Once the horse was accepting the food and maintaining his distance from the handler, clicker training was started using targeting. This might take a few sessions, but the early practice on just feeding treats made the training process smoother once the horse was asked to start targeting.
5. Using an alternate reinforcer such as distance.
In most cases, I use food as the reinforcement for my training sessions. But it is important to remember that the reinforcer doesn’t have to be food. What you want to do is reinforce the horse with something it wants. With my more advanced horses, I have non-food reinforcers that I use and I take the time to establish rules about them so there are different ways of using other reinforcers.
But in this case, I am talking about using a non-food reinforcer to get the game started and the most common scenario is using distance for a horse that is afraid of people. In some cases, what the horse really does want is for the person to leave, so the early clicker sessions are about reinforcing behavior we like by retreating to give the horse more distance. If you are in this situation, I suggest you do some internet searching on using clicker training to gentle mustangs.

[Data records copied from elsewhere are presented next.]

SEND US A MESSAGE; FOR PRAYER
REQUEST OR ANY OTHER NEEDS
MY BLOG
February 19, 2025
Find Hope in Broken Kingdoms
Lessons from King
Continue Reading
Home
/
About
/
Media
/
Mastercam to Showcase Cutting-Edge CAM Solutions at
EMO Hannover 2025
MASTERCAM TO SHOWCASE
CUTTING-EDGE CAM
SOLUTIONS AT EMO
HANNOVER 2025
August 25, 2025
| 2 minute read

Usually it only takes a few sessions for most horses to get the basic idea behind clicker training and you are then ready to move on to teaching new behaviors or using clicker training to improve behaviors they already know. If you are new to clicker training and want a training progression, Alexandra Kurland has a lot of materials (books and DVD’s) that can guide you through the process. There are other trainers out there with their own programs too, but I am not as familiar with their work. If you have specific goals with your clicker training and you are not sure how to get there, do some research and hopefully you can find someone with a program that will work for you.
READY TO START?
I have two articles on targeting. The first one (the handout) is a general one about types of targets and what you can do with targeting. The second one is part of a workbook I use with my students and details how to start targeting. If you are more of a visual learner, Alexandra Kurland (www.theclickercenter.com) has a video on targeting and Pegy Hogan (www.thebestwhisperisaclick.com) has one too.

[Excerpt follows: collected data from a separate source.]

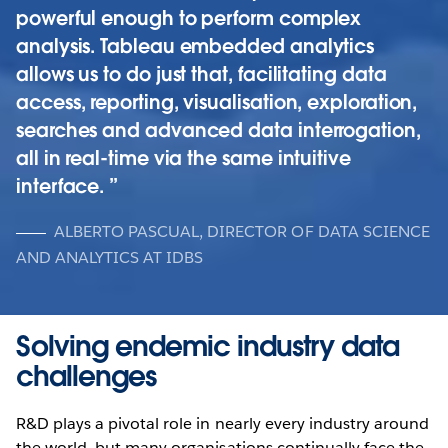
powerful enough to perform complex
analysis. Tableau embedded analytics
allows us to do just that, facilitating data
access, reporting, visualisation, exploration,
searches and advanced data interrogation,
all in real-time via the same intuitive
interface.
ALBERTO PASCUAL, DIRECTOR OF DATA SCIENCE
AND ANALYTICS AT IDBS
Solving endemic industry data
challenges
R&D plays a pivotal role in nearly every industry around
the world, but many organisations continually face the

Targeting Handout – This handout answers questions such as what is a target? What you can you do with targeting? Katie Bartlett 2011.
Basic Targeting – This is part of a workbook I use for my students which explains how to do basic targeting, starting with an exercise for the handler (without the horse) and then explaining how to do the first targeting session. Katie Bartlett 2011.
I take my time with targeting. I want targeting to become a familiar and favorite activity. I want to spend time on basic targeting so that the new trainer gets comfortable with clicking and delivering food in a smooth and efficient manner and I want the horse to become calmer about getting food and develop good manners about taking the food. Targeting is one of the foundation lessons (Alexandra Kurland) and a behavior that I use all the time, so I want to take the time to make it solid.